These POS terminals, equipped with wireless GPRS are used for Agent Banking. In comparison to branches and ATMs, agent banks require a minuscule amount of investment to set up, there is also a need for transactions to be done electronically. These electronic transactions rely heavily on a modernized payment infrastructure. Malaysia integrated its National identity system to its payment infrastructure such that these POS terminals utilize the citizens’ identity cards (popularly known as MyKad) and a thumbprint biometric reader to verify the identity of persons transacting at the Bank’s Agent premises.

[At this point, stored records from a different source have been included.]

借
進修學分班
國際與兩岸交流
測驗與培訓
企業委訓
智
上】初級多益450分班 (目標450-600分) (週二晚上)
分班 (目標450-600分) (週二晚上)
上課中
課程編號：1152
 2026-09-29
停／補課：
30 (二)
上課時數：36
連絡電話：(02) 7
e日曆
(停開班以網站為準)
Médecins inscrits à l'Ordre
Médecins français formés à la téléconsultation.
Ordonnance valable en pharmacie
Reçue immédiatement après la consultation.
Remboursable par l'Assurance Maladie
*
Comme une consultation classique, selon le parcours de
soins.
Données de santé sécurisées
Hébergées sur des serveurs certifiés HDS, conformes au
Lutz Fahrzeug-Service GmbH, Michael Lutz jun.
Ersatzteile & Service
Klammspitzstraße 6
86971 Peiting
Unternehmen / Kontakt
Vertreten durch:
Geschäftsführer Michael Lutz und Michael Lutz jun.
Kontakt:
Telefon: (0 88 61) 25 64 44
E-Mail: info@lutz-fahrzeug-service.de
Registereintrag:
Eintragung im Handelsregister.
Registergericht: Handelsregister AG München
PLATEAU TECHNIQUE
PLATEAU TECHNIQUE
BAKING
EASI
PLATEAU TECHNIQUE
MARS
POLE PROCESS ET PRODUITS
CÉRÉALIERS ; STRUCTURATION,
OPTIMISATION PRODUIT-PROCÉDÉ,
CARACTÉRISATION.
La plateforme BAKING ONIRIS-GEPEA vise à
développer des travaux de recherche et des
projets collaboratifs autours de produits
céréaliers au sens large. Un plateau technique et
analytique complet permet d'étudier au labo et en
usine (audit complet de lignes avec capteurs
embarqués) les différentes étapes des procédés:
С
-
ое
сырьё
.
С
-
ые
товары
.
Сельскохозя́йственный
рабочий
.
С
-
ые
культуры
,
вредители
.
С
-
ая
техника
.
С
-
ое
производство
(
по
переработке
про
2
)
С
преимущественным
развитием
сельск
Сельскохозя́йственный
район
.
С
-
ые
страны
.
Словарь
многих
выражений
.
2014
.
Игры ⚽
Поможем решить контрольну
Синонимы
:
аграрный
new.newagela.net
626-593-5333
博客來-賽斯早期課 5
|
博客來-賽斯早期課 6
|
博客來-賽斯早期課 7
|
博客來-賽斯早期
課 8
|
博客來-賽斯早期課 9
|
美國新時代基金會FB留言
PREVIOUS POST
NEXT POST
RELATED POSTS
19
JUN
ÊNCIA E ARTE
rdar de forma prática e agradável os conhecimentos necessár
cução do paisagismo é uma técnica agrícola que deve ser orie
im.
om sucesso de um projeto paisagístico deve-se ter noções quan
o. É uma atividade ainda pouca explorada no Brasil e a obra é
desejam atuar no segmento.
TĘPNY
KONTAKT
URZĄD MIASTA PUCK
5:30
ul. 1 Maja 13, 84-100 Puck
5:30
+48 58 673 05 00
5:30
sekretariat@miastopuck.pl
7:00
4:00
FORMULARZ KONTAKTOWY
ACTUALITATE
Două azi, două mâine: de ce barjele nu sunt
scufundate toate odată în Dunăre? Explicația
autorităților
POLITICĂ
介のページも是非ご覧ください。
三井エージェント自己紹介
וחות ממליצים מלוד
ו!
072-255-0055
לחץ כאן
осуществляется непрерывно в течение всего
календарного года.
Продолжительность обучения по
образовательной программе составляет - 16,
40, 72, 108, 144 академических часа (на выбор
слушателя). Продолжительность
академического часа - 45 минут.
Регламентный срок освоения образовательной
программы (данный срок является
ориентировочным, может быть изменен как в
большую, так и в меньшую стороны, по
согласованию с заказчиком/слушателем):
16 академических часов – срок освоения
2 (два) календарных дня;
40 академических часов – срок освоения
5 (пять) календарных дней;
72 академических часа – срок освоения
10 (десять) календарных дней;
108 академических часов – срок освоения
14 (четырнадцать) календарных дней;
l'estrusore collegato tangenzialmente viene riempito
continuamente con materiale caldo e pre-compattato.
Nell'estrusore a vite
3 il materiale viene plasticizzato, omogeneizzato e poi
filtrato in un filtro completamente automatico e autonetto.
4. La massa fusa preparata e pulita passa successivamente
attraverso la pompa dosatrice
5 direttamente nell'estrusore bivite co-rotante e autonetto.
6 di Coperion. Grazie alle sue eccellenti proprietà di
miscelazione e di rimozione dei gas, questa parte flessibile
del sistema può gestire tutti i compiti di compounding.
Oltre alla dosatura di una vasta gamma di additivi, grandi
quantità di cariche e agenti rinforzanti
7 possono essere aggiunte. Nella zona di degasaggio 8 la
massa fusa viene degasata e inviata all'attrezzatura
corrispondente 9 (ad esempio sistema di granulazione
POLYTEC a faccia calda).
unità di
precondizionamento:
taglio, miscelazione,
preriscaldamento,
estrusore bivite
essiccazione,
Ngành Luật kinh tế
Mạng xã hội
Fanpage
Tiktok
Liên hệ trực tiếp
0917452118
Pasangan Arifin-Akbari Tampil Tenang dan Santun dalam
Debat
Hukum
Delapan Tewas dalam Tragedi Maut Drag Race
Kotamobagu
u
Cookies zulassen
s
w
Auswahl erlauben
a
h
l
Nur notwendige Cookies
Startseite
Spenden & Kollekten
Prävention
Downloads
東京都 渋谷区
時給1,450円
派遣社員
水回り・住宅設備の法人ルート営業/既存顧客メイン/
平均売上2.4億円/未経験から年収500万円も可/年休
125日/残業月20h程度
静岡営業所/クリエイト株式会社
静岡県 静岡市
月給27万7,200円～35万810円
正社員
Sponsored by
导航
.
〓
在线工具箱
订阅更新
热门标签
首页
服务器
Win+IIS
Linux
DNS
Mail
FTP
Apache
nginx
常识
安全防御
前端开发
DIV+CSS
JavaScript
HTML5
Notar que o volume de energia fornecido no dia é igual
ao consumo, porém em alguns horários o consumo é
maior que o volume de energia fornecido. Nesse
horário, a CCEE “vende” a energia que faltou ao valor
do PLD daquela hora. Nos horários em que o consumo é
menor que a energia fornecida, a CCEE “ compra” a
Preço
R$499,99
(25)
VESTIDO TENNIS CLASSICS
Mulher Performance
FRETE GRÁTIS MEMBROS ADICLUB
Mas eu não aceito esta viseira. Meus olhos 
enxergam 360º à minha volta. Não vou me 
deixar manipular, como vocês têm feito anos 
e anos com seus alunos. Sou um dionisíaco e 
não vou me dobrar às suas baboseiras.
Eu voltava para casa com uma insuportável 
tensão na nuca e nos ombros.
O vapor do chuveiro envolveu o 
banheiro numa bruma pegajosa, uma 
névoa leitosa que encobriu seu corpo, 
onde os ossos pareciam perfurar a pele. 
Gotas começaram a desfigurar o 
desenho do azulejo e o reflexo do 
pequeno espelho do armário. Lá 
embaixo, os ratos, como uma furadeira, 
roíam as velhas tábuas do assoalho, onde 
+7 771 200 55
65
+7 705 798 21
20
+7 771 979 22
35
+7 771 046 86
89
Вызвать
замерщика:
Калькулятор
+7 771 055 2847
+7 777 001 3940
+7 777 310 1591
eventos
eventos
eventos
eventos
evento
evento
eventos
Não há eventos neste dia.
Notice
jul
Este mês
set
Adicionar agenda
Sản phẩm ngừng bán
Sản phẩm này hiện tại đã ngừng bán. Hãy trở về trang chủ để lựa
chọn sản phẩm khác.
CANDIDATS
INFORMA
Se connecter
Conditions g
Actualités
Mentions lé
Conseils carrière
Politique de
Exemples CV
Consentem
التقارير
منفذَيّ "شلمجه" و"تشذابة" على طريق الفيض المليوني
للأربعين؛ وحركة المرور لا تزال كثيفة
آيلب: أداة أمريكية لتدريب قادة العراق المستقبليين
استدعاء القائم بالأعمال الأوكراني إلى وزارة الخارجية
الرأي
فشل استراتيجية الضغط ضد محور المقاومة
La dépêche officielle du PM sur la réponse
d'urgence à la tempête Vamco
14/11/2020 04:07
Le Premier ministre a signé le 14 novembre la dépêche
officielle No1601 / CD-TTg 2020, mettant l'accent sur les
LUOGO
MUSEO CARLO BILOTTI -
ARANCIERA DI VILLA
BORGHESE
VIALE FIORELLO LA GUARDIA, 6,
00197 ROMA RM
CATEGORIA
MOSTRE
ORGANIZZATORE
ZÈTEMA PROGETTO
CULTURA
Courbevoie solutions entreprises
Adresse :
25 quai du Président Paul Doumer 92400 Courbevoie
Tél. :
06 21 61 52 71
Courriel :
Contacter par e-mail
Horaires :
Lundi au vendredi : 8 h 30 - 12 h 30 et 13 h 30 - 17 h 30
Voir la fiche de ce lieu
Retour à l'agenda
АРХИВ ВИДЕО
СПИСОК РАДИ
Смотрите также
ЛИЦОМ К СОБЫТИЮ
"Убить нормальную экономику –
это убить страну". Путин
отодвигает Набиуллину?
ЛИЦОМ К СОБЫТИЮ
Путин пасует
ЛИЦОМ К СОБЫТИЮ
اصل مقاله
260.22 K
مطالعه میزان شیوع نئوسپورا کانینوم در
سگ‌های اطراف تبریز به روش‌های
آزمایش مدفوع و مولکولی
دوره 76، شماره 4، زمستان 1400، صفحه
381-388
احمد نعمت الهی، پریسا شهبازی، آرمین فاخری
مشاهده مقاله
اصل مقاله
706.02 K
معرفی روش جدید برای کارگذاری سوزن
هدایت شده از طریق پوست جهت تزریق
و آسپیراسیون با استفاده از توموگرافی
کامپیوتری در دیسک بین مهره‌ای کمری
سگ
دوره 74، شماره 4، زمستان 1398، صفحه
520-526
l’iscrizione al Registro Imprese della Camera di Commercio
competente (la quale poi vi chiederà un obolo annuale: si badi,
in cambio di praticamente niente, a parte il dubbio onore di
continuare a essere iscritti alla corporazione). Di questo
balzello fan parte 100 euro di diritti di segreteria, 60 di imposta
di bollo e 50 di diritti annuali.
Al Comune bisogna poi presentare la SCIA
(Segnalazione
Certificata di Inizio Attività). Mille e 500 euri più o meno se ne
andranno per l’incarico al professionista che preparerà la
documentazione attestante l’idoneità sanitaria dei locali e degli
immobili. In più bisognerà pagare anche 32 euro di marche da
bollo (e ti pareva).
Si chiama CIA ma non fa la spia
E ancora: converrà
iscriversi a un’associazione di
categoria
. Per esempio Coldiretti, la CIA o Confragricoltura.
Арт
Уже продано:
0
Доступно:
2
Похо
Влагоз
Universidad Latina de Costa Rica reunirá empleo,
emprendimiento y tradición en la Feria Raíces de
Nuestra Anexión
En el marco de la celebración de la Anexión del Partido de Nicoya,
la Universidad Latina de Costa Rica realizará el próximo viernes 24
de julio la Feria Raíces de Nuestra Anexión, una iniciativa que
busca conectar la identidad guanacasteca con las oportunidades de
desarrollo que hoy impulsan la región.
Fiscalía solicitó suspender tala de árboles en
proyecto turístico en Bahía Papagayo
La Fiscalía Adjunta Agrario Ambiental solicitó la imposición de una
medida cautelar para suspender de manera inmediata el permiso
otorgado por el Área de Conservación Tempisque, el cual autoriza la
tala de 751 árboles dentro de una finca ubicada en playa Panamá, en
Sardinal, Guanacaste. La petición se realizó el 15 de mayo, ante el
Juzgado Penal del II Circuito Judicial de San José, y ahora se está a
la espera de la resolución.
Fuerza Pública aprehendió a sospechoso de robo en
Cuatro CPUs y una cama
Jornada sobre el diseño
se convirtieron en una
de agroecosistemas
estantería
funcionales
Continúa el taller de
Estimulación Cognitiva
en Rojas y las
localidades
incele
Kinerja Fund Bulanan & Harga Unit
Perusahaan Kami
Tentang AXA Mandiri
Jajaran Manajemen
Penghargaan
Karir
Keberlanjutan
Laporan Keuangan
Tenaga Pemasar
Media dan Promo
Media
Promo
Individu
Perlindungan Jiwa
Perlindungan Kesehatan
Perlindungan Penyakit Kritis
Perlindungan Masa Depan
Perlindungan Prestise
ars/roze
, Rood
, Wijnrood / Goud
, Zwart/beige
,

In 2011, before the Agent Banking initiative was operational, only 46 percent of the sub-districts in Malaysia had access to financial services. In 2015, three years after it was implemented, 97 percent of the country’s sub-districts had gained access to basic financial services. During the first five years of Agent Banking in Malaysia, it has facilitated 100 million transactions for a total amount of US$ 2.1 billion. The same infrastructure for agent banking also supports internet banking, ATMs, and e-payments; making it possible for financial institutions, utility companies, retailers and others to roll out innovative financial services.
Regulatory Sandboxes to Foster Innovation
As fintech innovations emerge, these Nations have taken the lead in the implementation of regulatory sandboxes to test innovations. Since all the risk associated with innovation cannot be fully anticipated, a regulatory sandbox gives a “safe” operating room to pilot these innovations. Common to all the Asian Tigers in consideration is the setup of a regulatory sandbox. Only 22 other Nations of the world currently have an established regulatory sandbox or has made official propositions to do so.
However, a regulatory sandbox only leads among other packs of initiatives to foster innovation. The Hong Kong Monetary Authority has taken this further with the launch of a Fintech Career Accelerator Scheme to “nurture talents to meet the growing needs of Fintech in Hong Kong”. South Korea has created an Open API platform and test beds to provide a common API applicable to banks for FinTech testing applications effectively. MAS in Singapore has set up their Financial Sector Technology and Innovation (FSTI) scheme, both of which facilitate proofs-of-concept of FinTech applications for the industry.
As of April 2017, 6 banks have tested over 15 projects in the sandbox and 9 projects have been completed in Hong Kong. In Malaysia, services from the financial comparison, insurance aggregation, money changing service and remittance provision are being run in the sandbox, while it has also been used to pilot an insurance distribution platform in Singapore.
Where We Are Now
Several of these lessons are being put in place by emerging African economies. The Central Bank of Nigeria (CBN) has set a target of 80% financial inclusion of the adult population by 2020. This is to be achieved through Nigeria’s Financial System Strategy 2020 (FSS 2020) similar to that of Malaysia. Kenya has made official announcements to set up a regulatory sandbox to foster fintech innovation, while Sierra Leone now has one in place. The bank of Ghana has in its objectives for developing the country’s payment and settlement systems the need to promote financial inclusion without risking the safety and soundness of the banking system.
As seen from the Asian Tigers, there is a need to move beyond just plans, talks, and objectives. Speedy, robust and measurable actions are required to make financial inclusion really inclusive.